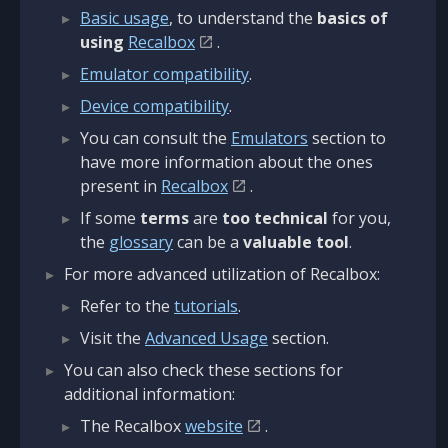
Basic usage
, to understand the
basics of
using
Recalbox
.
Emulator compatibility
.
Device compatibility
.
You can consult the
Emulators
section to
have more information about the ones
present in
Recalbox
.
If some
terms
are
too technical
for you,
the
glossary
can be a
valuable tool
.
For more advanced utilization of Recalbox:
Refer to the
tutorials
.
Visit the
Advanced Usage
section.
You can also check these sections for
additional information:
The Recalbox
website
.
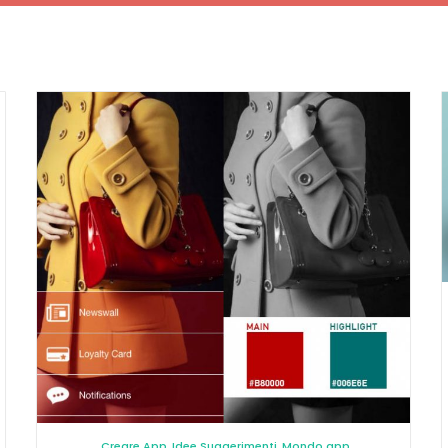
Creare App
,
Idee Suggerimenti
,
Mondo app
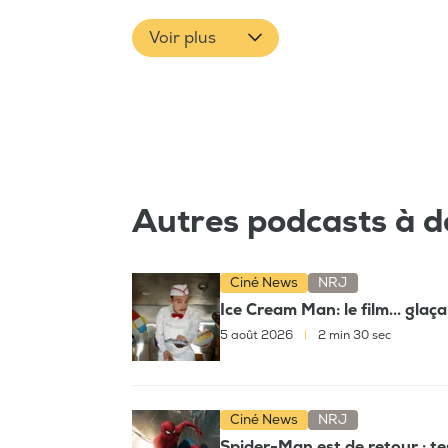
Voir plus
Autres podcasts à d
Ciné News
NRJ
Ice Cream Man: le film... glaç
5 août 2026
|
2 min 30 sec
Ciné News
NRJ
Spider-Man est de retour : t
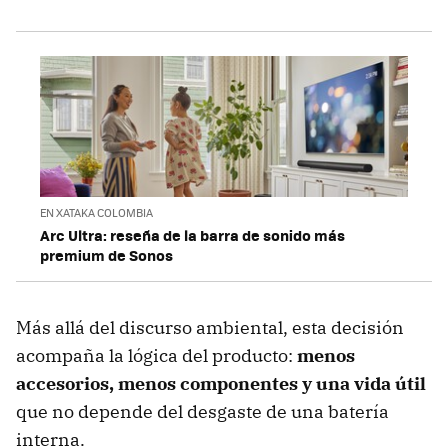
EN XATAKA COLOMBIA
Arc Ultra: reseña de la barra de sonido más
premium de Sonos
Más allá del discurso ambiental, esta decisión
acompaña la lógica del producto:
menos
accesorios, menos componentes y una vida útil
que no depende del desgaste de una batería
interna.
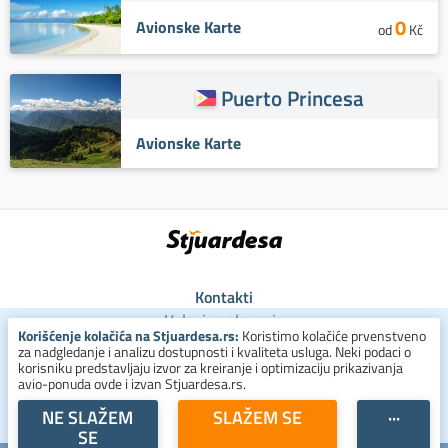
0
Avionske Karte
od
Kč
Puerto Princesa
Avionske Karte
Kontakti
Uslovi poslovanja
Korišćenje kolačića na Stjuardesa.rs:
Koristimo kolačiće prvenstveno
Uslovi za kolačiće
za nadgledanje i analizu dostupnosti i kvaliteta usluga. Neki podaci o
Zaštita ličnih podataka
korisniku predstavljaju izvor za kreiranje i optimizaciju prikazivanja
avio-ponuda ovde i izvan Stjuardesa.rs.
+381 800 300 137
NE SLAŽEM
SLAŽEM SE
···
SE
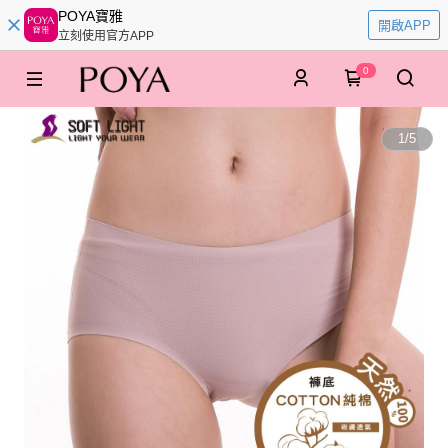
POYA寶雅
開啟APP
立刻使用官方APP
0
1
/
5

:::

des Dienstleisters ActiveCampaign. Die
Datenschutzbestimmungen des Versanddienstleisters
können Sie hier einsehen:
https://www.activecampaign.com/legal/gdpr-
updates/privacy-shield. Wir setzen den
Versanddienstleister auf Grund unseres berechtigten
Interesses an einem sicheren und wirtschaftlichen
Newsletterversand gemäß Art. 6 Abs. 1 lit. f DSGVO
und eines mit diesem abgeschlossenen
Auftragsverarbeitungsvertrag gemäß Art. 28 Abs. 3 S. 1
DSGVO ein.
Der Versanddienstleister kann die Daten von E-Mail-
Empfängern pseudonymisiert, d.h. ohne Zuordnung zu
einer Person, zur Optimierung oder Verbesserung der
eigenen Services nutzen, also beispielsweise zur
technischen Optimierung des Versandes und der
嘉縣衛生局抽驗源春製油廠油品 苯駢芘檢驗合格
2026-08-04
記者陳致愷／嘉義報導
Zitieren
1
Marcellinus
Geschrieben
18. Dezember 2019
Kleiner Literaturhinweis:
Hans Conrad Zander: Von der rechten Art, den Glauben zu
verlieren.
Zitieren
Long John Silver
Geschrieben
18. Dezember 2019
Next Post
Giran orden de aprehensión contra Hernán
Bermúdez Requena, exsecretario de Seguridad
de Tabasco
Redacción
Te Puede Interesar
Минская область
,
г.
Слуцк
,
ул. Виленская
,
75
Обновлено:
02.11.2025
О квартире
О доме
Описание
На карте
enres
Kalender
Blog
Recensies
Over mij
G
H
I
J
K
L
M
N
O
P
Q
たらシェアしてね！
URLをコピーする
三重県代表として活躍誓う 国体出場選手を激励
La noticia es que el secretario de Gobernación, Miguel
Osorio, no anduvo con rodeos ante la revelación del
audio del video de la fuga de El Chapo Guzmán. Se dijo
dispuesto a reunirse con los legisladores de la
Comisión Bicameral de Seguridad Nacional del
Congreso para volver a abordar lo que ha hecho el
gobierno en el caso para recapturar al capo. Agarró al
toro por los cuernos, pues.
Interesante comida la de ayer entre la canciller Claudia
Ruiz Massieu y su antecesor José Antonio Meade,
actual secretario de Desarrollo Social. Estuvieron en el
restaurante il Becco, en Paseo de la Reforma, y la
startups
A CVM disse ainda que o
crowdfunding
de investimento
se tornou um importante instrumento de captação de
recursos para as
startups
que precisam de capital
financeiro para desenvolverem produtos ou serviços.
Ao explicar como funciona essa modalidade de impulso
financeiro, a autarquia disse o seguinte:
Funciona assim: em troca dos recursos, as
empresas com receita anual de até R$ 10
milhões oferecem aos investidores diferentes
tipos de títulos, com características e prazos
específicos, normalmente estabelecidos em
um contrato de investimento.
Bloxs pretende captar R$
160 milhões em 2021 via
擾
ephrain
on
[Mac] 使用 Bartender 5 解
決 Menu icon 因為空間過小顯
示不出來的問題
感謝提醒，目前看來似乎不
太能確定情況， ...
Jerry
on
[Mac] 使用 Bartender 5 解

:::

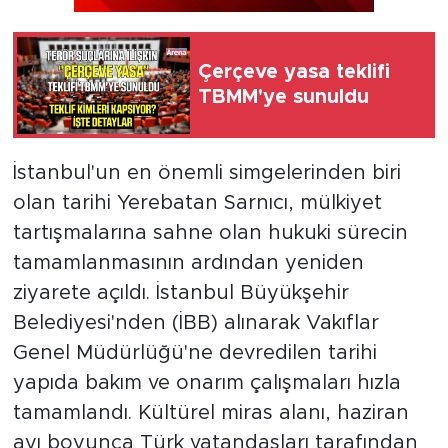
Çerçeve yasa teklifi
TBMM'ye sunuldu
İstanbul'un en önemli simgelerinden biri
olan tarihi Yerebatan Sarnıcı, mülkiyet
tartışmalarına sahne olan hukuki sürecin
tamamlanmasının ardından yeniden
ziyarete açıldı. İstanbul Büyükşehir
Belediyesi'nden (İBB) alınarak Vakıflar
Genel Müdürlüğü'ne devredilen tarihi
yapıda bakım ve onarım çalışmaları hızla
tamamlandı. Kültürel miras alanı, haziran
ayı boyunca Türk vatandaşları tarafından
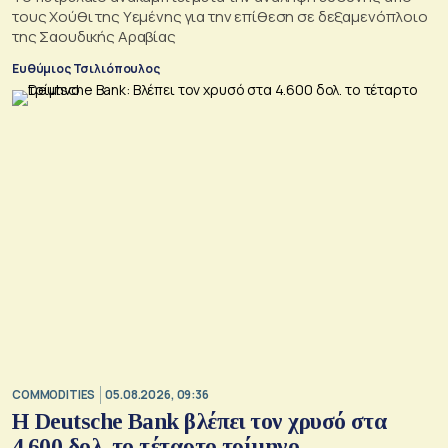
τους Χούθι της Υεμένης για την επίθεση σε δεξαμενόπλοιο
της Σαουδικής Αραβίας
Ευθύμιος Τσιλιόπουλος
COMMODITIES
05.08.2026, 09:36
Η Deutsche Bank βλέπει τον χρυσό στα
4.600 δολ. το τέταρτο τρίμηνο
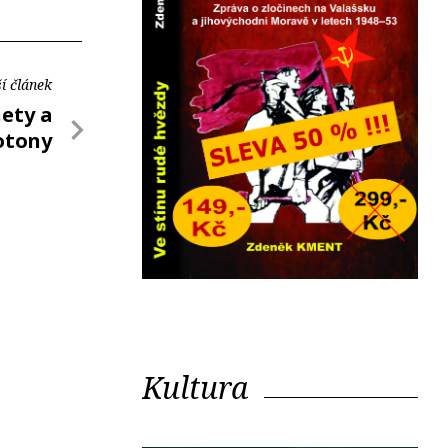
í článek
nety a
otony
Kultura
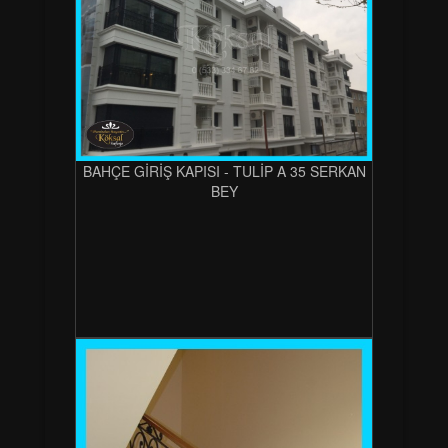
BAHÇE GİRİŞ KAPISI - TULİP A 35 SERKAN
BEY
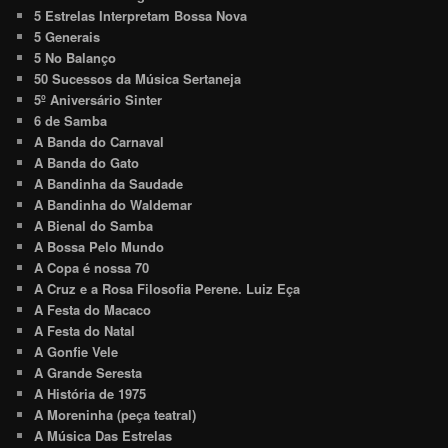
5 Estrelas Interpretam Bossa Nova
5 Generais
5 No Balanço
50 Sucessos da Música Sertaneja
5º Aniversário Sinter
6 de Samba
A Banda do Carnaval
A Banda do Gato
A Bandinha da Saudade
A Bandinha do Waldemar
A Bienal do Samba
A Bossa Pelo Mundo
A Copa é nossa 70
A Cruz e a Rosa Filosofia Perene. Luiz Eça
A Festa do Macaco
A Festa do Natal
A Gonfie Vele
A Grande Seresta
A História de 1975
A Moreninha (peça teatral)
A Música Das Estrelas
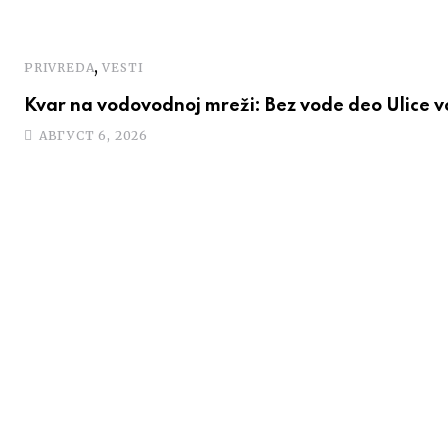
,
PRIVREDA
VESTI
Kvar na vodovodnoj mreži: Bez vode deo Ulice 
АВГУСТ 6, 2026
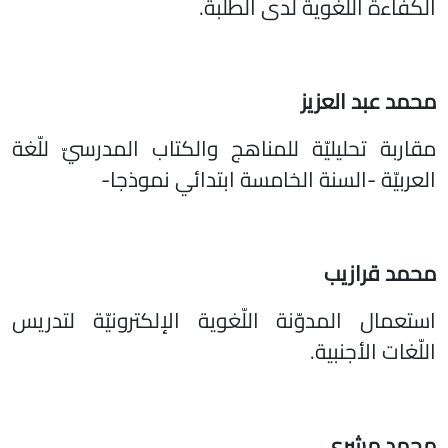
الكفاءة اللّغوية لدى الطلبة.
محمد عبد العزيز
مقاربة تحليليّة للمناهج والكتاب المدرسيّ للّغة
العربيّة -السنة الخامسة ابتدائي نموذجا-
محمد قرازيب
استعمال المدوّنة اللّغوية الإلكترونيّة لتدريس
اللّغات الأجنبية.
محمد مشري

:::

WHAT TO DO »
Find and copy every line in the entries above where the string "milhões" occurs.

RESULT FOR THIS EXERCISE »
milhões oferecem aos investidores diferentes
160 milhões em 2021 via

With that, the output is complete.